The Grain Rain Series depicts the dynamic transformations of flowers in high temperatures, emphasizing the interconnectedness between matter, the natural environment, and the perspectives involved. The anthropomorphized Chinese characters vividly capture the intricate interplay of the surrounding environment, human emotions and the ever-changing forces of nature.
In this installation, Grain Rain and Heart Sutra will engage in a mutual dialogue, exploring the concepts of “observation” and “illumination”. The flowing Chinese characters of the sutra will be "observed" and simultaneously, the act of reading will find to be “illuminated” not only within the mirror but also beyond it.
Dr. HUNG Keung
Hung Keung’s innovative practice involves working and researching across a range of media, including interactive performance, moving images, photography, experimental ink painting, installation and writing. Alongside his individual practice and research, he also, since 2005, leads a research lab “imhk lab,” a research initiative focusing on the design and creation of new media art and examines the relationship between Chinese philosophy and interactivity.

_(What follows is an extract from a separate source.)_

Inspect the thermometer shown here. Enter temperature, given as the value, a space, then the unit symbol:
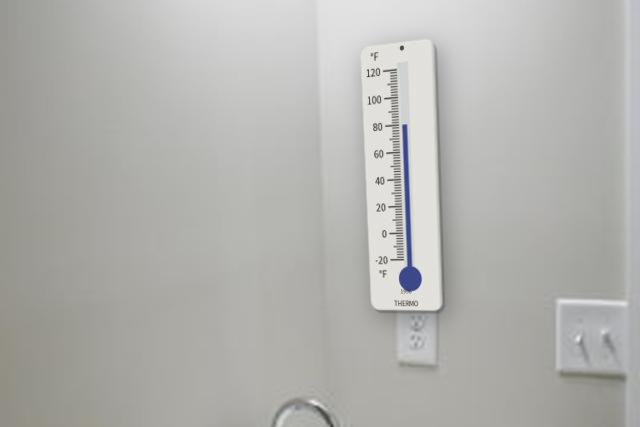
80 °F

Hung has successfully demonstrated how Chinese conceptual philosophy can be integrated with digital media technology in his digital media art. Hung’s artworks provide a novel way of defining the relationship between traditional Chinese art theory and contemporary art practice. His pieces address themes relating to history, as well as the effects of modernisation, urbanisation, and globalisation on societies and cultures, both locally and internationally.